The 16MP X-E2 can't compete with Nikon's 24MP cameras in terms of pure resolution, though it does a good job of avoiding the slight moiré that can creep into the D7100's images if used in conjunction with a sharp-enough lens. However, the X-Trans design does appear to keep it within touching distance of the 20MP Canon EOS 70D's resolution. As you'd expect, it's a much closer match for the 16MP Olympus OM-D E-M5 and Panasonic Lumix DMC-GX7, in terms of detail capture.

Low Light

Switch to Tungsten lighting and the camera's Auto White Balance will capture an image with a subtle color tint - a touch more neutral than the also-good Nikon D7100, and certainly more so than the Canon EOS 70D. By default the Olympus OM-D E-M5 is the least convincing of these cameras - it does have an option for a more neutral Auto White Balance but this can be overly neutral, for our tastes.

At higher ISO settings, the X-E2 produces cleaner images than the D7100, even when compared at a common output size.

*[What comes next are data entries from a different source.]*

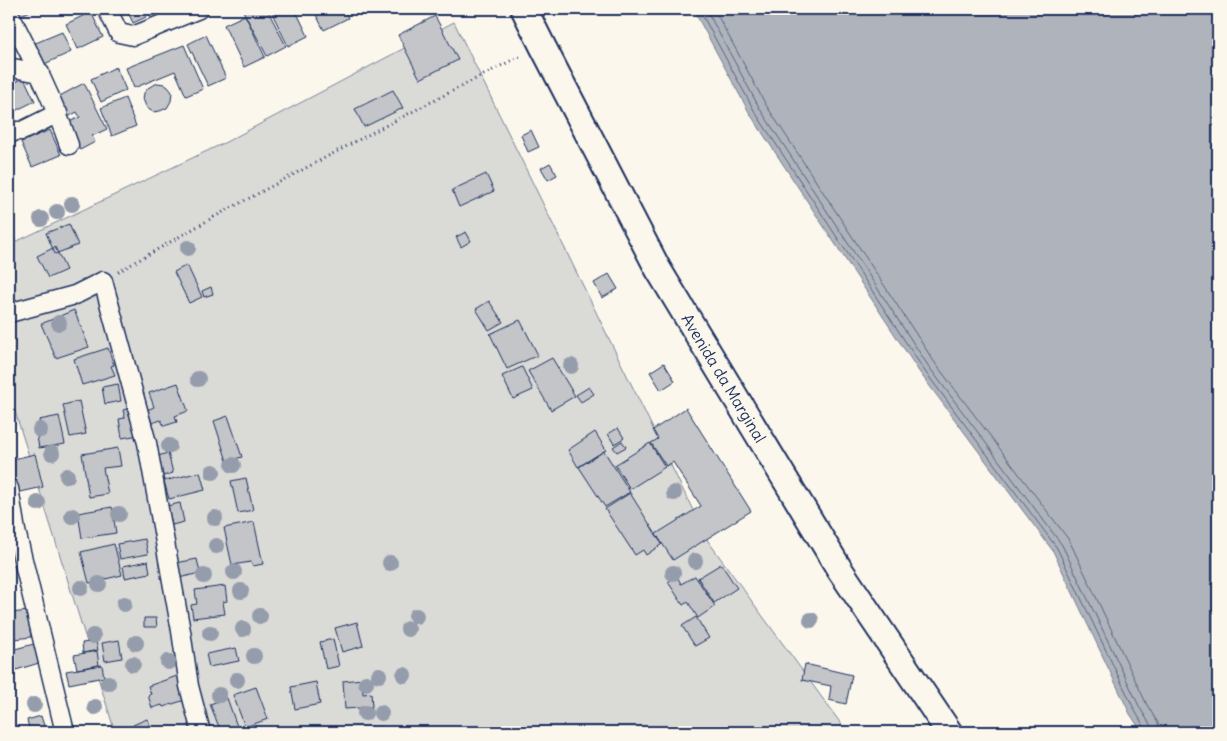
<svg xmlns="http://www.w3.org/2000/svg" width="1227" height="741" viewBox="0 0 1227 741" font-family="Delius,sans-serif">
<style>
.green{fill:#dadad7;stroke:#7a849a}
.water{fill:#afb3bb;stroke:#747e96}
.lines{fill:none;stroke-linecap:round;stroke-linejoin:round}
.shore{stroke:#566483;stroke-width:1}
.building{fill:#c3c5c9;stroke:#1b2f5e}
.street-casing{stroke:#1b2f5e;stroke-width:21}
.secondary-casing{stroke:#1b2f5e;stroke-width:29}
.path{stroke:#1b2f5e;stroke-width:3;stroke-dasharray:1 4;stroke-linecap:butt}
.street{stroke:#fbf7ec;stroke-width:18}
.secondary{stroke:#fbf7ec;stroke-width:25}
.tree{fill:#959cab}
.labels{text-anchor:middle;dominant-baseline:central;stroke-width:4;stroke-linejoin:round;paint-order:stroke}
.street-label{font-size:16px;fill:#1b2f5e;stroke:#fbf7ec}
</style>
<rect width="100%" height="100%" fill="#fbf7ec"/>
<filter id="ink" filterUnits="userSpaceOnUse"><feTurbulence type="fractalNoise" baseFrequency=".02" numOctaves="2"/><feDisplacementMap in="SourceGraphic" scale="10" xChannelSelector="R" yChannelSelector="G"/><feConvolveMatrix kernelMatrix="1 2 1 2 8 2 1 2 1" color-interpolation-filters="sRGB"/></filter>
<g filter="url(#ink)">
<path class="green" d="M454 22 708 541 847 732H115L9 392V245L226 142Z"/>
<path class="water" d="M693 9H1218V732H1142L1130 714 1053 551 920 373 750 114Z"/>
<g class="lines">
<path class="shore" d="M699 9 755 112 924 370 1057 548 1135 711 1145 728 1146 732
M706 9 760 109 929 367 1062 545 1140 708 1151 726 1152 732
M714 9 766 105 935 363 1069 540 1147 705 1158 723 1159 732"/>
</g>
<path class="building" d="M15 9H35L19 16Z
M129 9H143L146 17 133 23 127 10Z
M147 9H165L151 16Z
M242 9H267L286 46 267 56Z
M270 9H295L308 36 288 46Z
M313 9H344L348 18 324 30Z
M91 12 103 37 78 49 66 24Z
M245 15 265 57 244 67 224 25Z
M435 16 458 60 420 79 398 35Z
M62 32 71 52 40 66 31 45Z
M206 35 226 78 208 86 188 44Z
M9 38 14 51 9 54Z
M184 45 203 89 186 96 175 71 134 88 126 68Z
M116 67 126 90 101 102 91 79Z
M24 78 35 101 9 114V85Z
M84 83 107 129 92 136 95 142 80 150 67 123 80 117 77 112 66 118 56 98Z
M158 83 164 84 168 87 172 92 171 101 167 108 160 111 153 112 147 108 145 104 143 99 144 93 148 88 153 85Z
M393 90 403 108 364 127 355 109Z
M125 98 136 126 112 136 101 108Z
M50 130 61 155 32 167 21 142Z
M531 130 539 147 528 152 521 135Z
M550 163 557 175 548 180 541 168Z
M486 174 494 191 459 207 452 190Z
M69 224 78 245 55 254 46 233Z
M466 232 471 241 461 247 456 237Z
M55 247 66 270 48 278 37 256Z
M187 265 202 297 189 303 174 272Z
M609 274 618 289 602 298 594 283Z
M211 287 213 294 204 297 202 291Z
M489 301 503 322 489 330 476 309Z
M74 310 89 347 56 358 41 324Z
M520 320 538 355 507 369 490 334Z
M108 348 114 365 111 366 115 375 82 385 74 359Z
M552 358 575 396 551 410 528 371Z
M664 363 675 381 661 390 650 372Z
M522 367 533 390 513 399 502 376Z
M178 383 188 411 175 416 177 422 164 426 161 420 152 423 147 410 154 407 149 393Z
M118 384 121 401 105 404 102 387Z
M589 387 594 394 581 402 576 395Z
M79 401 86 434 70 437 63 405Z
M140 406 150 433 122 438 119 419 125 418 123 410Z
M686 408 751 511 673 560 656 534 701 506 673 462 666 466 651 443 658 439 653 430Z
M59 416 65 444 39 448 36 431 40 430 39 420Z
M228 416 242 457 227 461 214 421Z
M618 428 624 438 614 444 608 434Z
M595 432 606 450 578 467 568 450Z
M622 441 626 447 617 452 613 447Z
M650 443 665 467 630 489 615 465Z
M118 448 121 466 103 468 108 494 89 497 82 454Z
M604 451 630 492 605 507 579 467Z
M168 453 173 473 163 476 158 456Z
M35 454 43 487 16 493 9 460Z
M200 472 205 490 169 499 164 481Z
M246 478 253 510 238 513 231 481Z
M630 493 662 544 646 555 643 550 635 555 605 509Z
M180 503 184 522 172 525 167 506Z
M112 507 116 533 82 538 78 513Z
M254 522 263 564 253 566 251 562 232 565 224 528Z
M145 539 148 554 120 559 117 544Z
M114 544 122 575 89 583 81 552Z
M197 559 200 573 179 578 176 563Z
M148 561 150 573 125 578 123 566Z
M721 564 737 588 714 603 698 578Z
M677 576 681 584 695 576 715 606 698 618 688 602 683 605 668 582Z
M225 586 227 601 223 602 225 614 193 618 191 605 197 604 195 590Z
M27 611 31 637 15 639 12 613Z
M696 617 709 638 695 646 682 626Z
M144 618H156L157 627H144Z
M357 622 363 646 342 652 335 628Z
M333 639 339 666 326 669 320 642Z
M119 640 122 658 105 661 102 643Z
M96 641 98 650 83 653 82 643Z
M34 644 39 663 16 670 11 650Z
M236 648 239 661 209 667 206 654Z
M97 651 99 665 77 669 74 655Z
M805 664 852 675 846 704 829 700 831 686 802 680Z
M102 665 104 677 69 684 66 671Z
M180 675 185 700 163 707 162 705 152 708 148 695 151 694 148 686Z
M362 679 363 694 371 693 372 707 345 709 343 681Z
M316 682 320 704 295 709 291 687Z
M256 687 268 719 245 727 233 695Z
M227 698 239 732H221L210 704Z
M41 716 46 732H30L27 720Z
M147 719 153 731 157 729 158 732H136L133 725Z"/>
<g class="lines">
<g class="street-casing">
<path id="street" d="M107 9 119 33 133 36 199 9
M9 13C31 56 53 99 69 145
M9 69 13 68 40 73
M9 134 16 131H22L58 113
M9 313 75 295 103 281 147 443 181 631 189 686 201 732
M9 488 16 531 65 732"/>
</g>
<g class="secondary-casing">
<g id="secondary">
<path id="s1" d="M524 9 542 45 658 269 840 570 949 732"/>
</g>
</g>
<path class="path" d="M118 272 212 218 379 129 522 55"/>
<use href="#street" class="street"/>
<use href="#secondary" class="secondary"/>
</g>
<g class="tree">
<circle cx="72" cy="204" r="8"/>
<circle cx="57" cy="212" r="8"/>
<circle cx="41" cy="219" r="8"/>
<circle cx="188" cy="248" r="8"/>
<circle cx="59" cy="323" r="8"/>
<circle cx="571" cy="366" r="8"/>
<circle cx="198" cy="379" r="8"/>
<circle cx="40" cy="430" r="8"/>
<circle cx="169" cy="446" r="8"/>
<circle cx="52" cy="453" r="8"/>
<circle cx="233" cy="465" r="8"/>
<circle cx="213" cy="472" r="8"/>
<circle cx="67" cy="476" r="8"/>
<circle cx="674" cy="493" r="8"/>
<circle cx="38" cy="503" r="8"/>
<circle cx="119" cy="514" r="8"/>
<circle cx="72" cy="516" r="8"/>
<circle cx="215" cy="518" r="8"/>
<circle cx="216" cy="546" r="8"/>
<circle cx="695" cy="561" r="8"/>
<circle cx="390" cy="563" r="8"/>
<circle cx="234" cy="572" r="8"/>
<circle cx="673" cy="573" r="8"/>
<circle cx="204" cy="576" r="8"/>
<circle cx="99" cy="584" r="8"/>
<circle cx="81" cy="588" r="8"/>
<circle cx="241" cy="591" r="8"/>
<circle cx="124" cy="604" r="8"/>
<circle cx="260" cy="616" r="8"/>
<circle cx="416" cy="616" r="8"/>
<circle cx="811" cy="620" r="8"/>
<circle cx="243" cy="629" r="8"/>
<circle cx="408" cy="629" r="8"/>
<circle cx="210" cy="633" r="8"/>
<circle cx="93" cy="636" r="8"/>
<circle cx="136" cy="643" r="8"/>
<circle cx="254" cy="656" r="8"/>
<circle cx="168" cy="662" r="8"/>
<circle cx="133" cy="664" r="8"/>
<circle cx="379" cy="675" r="8"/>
<circle cx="404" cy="675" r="8"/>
<circle cx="237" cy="680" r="8"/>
<circle cx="108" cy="683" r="8"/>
<circle cx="366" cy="683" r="8"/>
<circle cx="219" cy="695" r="8"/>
<circle cx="34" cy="705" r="8"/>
<circle cx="95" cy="707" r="8"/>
<circle cx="365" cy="713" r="8"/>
<circle cx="381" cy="713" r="8"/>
</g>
</g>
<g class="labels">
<g class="street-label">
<text stroke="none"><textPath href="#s1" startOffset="420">Avenida da Marginal</textPath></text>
</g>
</g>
<rect width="1227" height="741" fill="none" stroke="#fbf7ec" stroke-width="30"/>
<rect x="15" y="15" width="1197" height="711" fill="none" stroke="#1b2f5e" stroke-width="2" filter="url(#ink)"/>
</svg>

However, given the longer exposure the Fujifilm requires, it's also telling to compare its performance to the D7100 set one ISO setting lower, where the difference is much smaller. It's a similar story with the EOS 70D, with more comparible results if you drop the DSLR's ISO by 1EV to more closely match the exposures.

The X-E2 shows very little chroma noise at ISO 6400 but, if you hunt around, you'll see some signs that some hard work is going on to produce these results. So, while the X-E2's results are pretty impressive, they're a fraction behind the stronger cameras in the class, if compared on a like-for-like basis.